PARIS (Reuters) - La CFE-CGC, FO et la CFDT d'Air France sont prêts à s'engager dans une grève "dure" en octobre si la direction annonce un plan de réduction d'effectifs et de fermetures massives de lignes, ont déclaré mercredi à Reuters des représentants de ces trois syndicats prédominants au sein de la compagnie aérienne.
Air France a annoncé le 4 septembre aux représentants du personnel qu'elle pourrait devoir réduire de 10% son réseau long-courrier d'ici 2017, entraînant des suppressions de postes, dont des licenciements secs, si elle ne parvient pas à un accord avec les navigants d'ici la fin du mois.
Pour éviter d'avoir à activer ce "plan B", la direction s'est fixé un calendrier soutenu de réunions de négociations avec les hôtesses, stewards et pilotes en prévision des conseils d'administration du groupe Air France-KLM le 1er octobre et d'Air France le 2 octobre.
Ronald Noirot, secrétaire général de la CFE-CGC d'Air France, premier syndicat de la compagnie, a dit avoir pour "feuille de route" de n'accepter ni licenciements, ni baisses de salaires et de s'assurer que toute mesure sera transparente et équitable.
"Si la direction devait annoncer une phase de licenciements lourde, comme on s'y attend, ce serait une véritable déclaration de guerre", a-t-il dit.
Il a ajouté anticiper dans ce cas un mouvement de grève après le comité central d'entreprise (CCE) du 5 octobre au cours duquel sont attendues les mesures de la direction. "Il faut s'attendre à quelque chose de très dur", a-t-il ajouté.
BLOCAGE
Les discussions sont pour l'instant bloquées par le conflit ouvert entre la direction et le Syndicat national des pilotes de ligne (SNPL), qui a annoncé jeudi dernier accepter de négocier le nouveau plan de restructuration "Perform 2020" avant même d'avoir bouclé le plan précédent, "Transform 2015".
Mais le SNPL, à l'origine de la grève de 15 jours qui a coûté quelque 400 millions d'euros à Air France il y a un an, a dit ne vouloir reprendre les négociations que vendredi, au lendemain d'une audience du tribunal de grande instance (TGI) de Bobigny sur la plainte déposée par la compagnie contre le syndicat concernant les négociations de "Transform 2015".
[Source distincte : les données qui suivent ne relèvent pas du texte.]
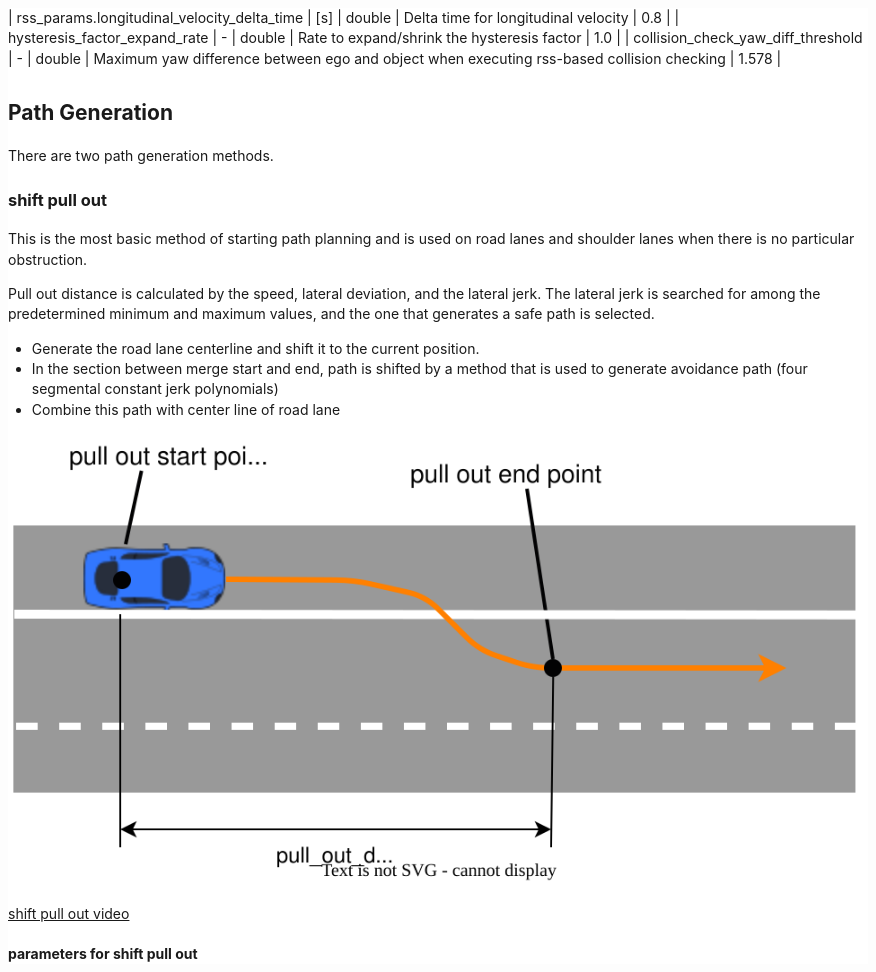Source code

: | rss_params.longitudinal_velocity_delta_time    | [s]  | double | Delta time for longitudinal velocity                                                      | 0.8           |
| hysteresis_factor_expand_rate                  | -    | double | Rate to expand/shrink the hysteresis factor                                               | 1.0           |
| collision_check_yaw_diff_threshold             | -    | double | Maximum yaw difference between ego and object when executing rss-based collision checking | 1.578         |

## **Path Generation**

There are two path generation methods.

### **shift pull out**

This is the most basic method of starting path planning and is used on road lanes and shoulder lanes when there is no particular obstruction.

Pull out distance is calculated by the speed, lateral deviation, and the lateral jerk. The lateral jerk is searched for among the predetermined minimum and maximum values, and the one that generates a safe path is selected.

- Generate the road lane centerline and shift it to the current position.
- In the section between merge start and end, path is shifted by a method that is used to generate avoidance path (four segmental constant jerk polynomials)
- Combine this path with center line of road lane

![shift_pull_out](./images/shift_pull_out.drawio.svg)

[shift pull out video](https://user-images.githubusercontent.com/39142679/187872468-6d5057ee-e039-499b-afc7-fe0dc8052a6b.mp4)

#### parameters for shift pull out
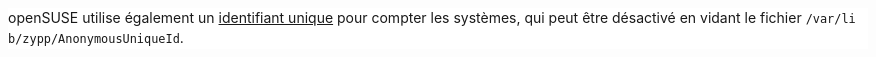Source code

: openSUSE utilise également un [identifiant unique](https://en.opensuse.org/openSUSE:Statistics) pour compter les systèmes, qui peut être désactivé en vidant le fichier `/var/lib/zypp/AnonymousUniqueId`.



[^1]:    
    KDE a actuellement une proposition ouverte pour ajouter des contrôles pour les captures d'écran : [:](https://invent.kde.org/plasma/xdg-desktop-portal-kde/-/issues/7) https://invent.kde.org/plasma/xdg-desktop-portal-kde/-/issues/7


[^2]:    
    Sway attend de "savoir comment la sécurité dans son ensemble va jouer" pour ajouter des contrôles de sécurité spécifiques dans Wayland : [:](https://github.com/swaywm/sway/issues/5118#issuecomment-600054496) https://github.com/swaywm/sway/issues/5118#issuecomment-600054496
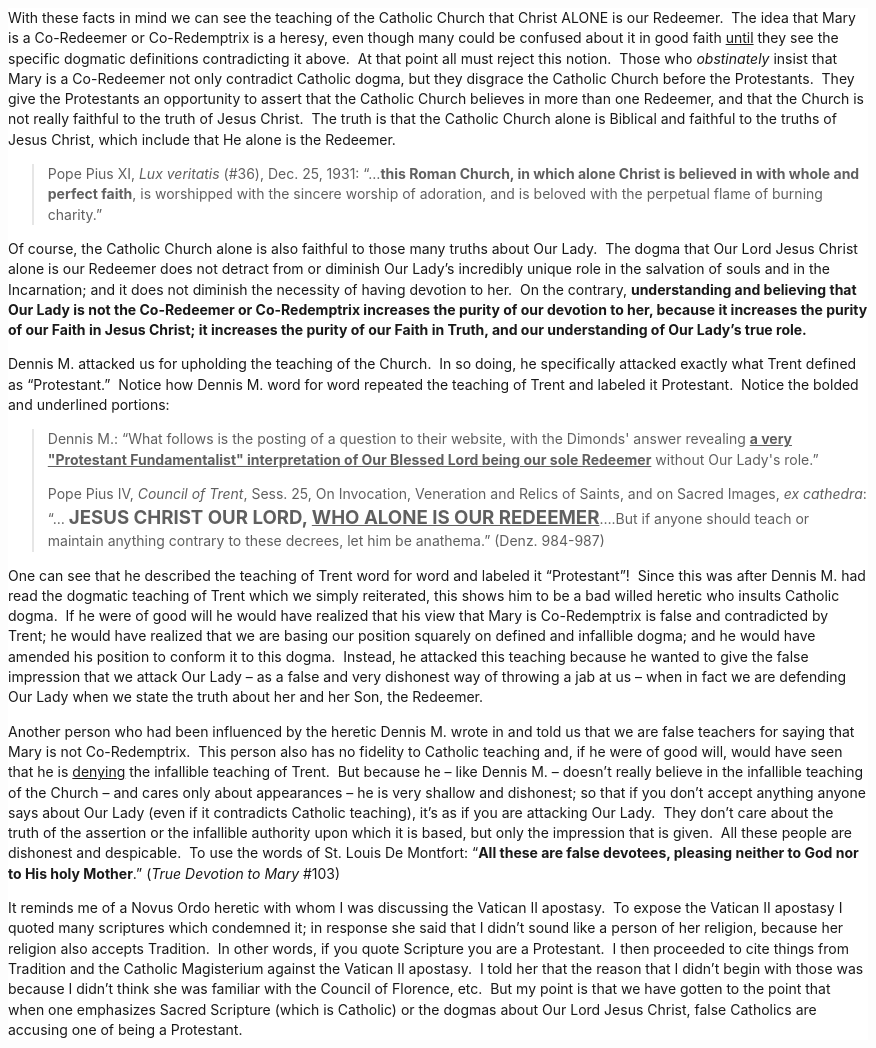 <p>With these facts in mind we can see the teaching of the Catholic Church that Christ ALONE is our Redeemer.  The idea that Mary is a Co-Redeemer or Co-Redemptrix is a heresy, even though many could be confused about it in good faith <span style="text-decoration: underline;">until</span> they see the specific dogmatic definitions contradicting it above.  At that point all must reject this notion.  Those who <em>obstinately</em> insist that Mary is a Co-Redeemer not only contradict Catholic dogma, but they disgrace the Catholic Church before the Protestants.  They give the Protestants an opportunity to assert that the Catholic Church believes in more than one Redeemer, and that the Church is not really faithful to the truth of Jesus Christ.  The truth is that the Catholic Church alone is Biblical and faithful to the truths of Jesus Christ, which include that He alone is the Redeemer.</p>
<blockquote>
<p>Pope Pius XI, <em>Lux veritatis</em> (#36), Dec. 25, 1931: “…<strong>this Roman Church, in which alone Christ is believed in with whole and perfect faith</strong>, is worshipped with the sincere worship of adoration, and is beloved with the perpetual flame of burning charity.”</p>
</blockquote>
<p>Of course, the Catholic Church alone is also faithful to those many truths about Our Lady.  The dogma that Our Lord Jesus Christ alone is our Redeemer does not detract from or diminish Our Lady’s incredibly unique role in the salvation of souls and in the Incarnation; and it does not diminish the necessity of having devotion to her.  On the contrary, <strong>understanding and believing that Our Lady is not the Co-Redeemer or Co-Redemptrix increases the purity of our devotion to her, because it increases the purity of our Faith in Jesus Christ; it increases the purity of our Faith in Truth, and our understanding of Our Lady’s true role.</strong></p>
<p>Dennis M. attacked us for upholding the teaching of the Church.  In so doing, he specifically attacked exactly what Trent defined as “Protestant.”  Notice how Dennis M. word for word repeated the teaching of Trent and labeled it Protestant.  Notice the bolded and underlined portions:</p>
<blockquote>
<p>Dennis M.: “What follows is the posting of a question to their website, with the Dimonds' answer revealing <strong><span style="text-decoration: underline;">a very "Protestant Fundamentalist" interpretation of Our Blessed Lord being our sole Redeemer</span></strong> without Our Lady's role.”</p>
<p>Pope Pius IV, <em>Council of Trent</em>, Sess. 25, On Invocation, Veneration and Relics of Saints, and on Sacred Images, <em>ex cathedra</em>: “… <span style="font-size: 14pt;"><strong>JESUS CHRIST OUR LORD, <span style="text-decoration: underline;">WHO ALONE IS OUR REDEEMER</span></strong></span>….But if anyone should teach or maintain anything contrary to these decrees, let him be anathema.” (Denz. 984-987)</p>
</blockquote>
<p>One can see that he described the teaching of Trent word for word and labeled it “Protestant”!  Since this was after Dennis M. had read the dogmatic teaching of Trent which we simply reiterated, this shows him to be a bad willed heretic who insults Catholic dogma.  If he were of good will he would have realized that his view that Mary is Co-Redemptrix is false and contradicted by Trent; he would have realized that we are basing our position squarely on defined and infallible dogma; and he would have amended his position to conform it to this dogma.  Instead, he attacked this teaching because he wanted to give the false impression that we attack Our Lady – as a false and very dishonest way of throwing a jab at us – when in fact we are defending Our Lady when we state the truth about her and her Son, the Redeemer.</p>
<p>Another person who had been influenced by the heretic Dennis M. wrote in and told us that we are false teachers for saying that Mary is not Co-Redemptrix.  This person also has no fidelity to Catholic teaching and, if he were of good will, would have seen that he is <span style="text-decoration: underline;">denying</span> the infallible teaching of Trent.  But because he – like Dennis M. – doesn’t really believe in the infallible teaching of the Church – and cares only about appearances – he is very shallow and dishonest; so that if you don’t accept anything anyone says about Our Lady (even if it contradicts Catholic teaching), it’s as if you are attacking Our Lady.  They don’t care about the truth of the assertion or the infallible authority upon which it is based, but only the impression that is given.  All these people are dishonest and despicable.  To use the words of St. Louis De Montfort: “<strong>All these are false devotees, pleasing neither to God nor to His holy Mother</strong>.” (<em>True Devotion to Mary</em> #103)</p>
<p>It reminds me of a Novus Ordo heretic with whom I was discussing the Vatican II apostasy.  To expose the Vatican II apostasy I quoted many scriptures which condemned it; in response she said that I didn’t sound like a person of her religion, because her religion also accepts Tradition.  In other words, if you quote Scripture you are a Protestant.  I then proceeded to cite things from Tradition and the Catholic Magisterium against the Vatican II apostasy.  I told her that the reason that I didn’t begin with those was because I didn’t think she was familiar with the Council of Florence, etc.  But my point is that we have gotten to the point that when one emphasizes Sacred Scripture (which is Catholic) or the dogmas about Our Lord Jesus Christ, false Catholics are accusing one of being a Protestant.</p>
"Personne ne croit vraiment à une volonté du SNPL de négocier sur 'Perform' sérieusement", a déclaré Béatrice Lestic, secrétaire générale de la CFDT chez Air France. "On est spectateur de la comédie entre la direction et le bureau du SNPL. Mais à partir du 5 octobre, on va changer de ton."
Interrogée sur la perspective d'un mouvement de grève en cas de mesures sévères, elle a répondu par l'affirmative. "Nous ne sommes pas conviés à discuter. Donc si on ne discute pas, on fait autre chose", a-t-elle dit.
Christophe Malloggi, secrétaire général chez FO, a aussi dit prévoir un mouvement de grève en cas de mise en oeuvre du "plan B", qu'il qualifie d"inimaginable".
Une porte-parole d'Air France n'a pas souhaité faire de commentaire.
Au SNPL, le porte-parole a déclaré que le syndicat, qui a proposé une nouvelle intersyndicale jeudi, sera bien à la table des négociations avec Air France le lendemain pour discuter de "Perform 2020", quelle que soit l'issue de l'audience au TGI.
Pour Gerald Khoo, analyste chez Liberum, la solution devra forcément être radicale si Air France veut améliorer sa productivité et baisser ses coûts salariaux, son premier poste de dépenses.
"En essayant de protéger un réseau plus large, tout ce que l'entreprise parvient à faire, c'est perdre de l'argent", résume-t-il.
Plusieurs syndicats d'Air France (mais pas la CFE-CGC ni la CFDT) ont par ailleurs demandé mardi à être reçus par le Premier ministre Manuel Valls, à qui ils réclament une révision de la politique gouvernementale en matière de transport aérien.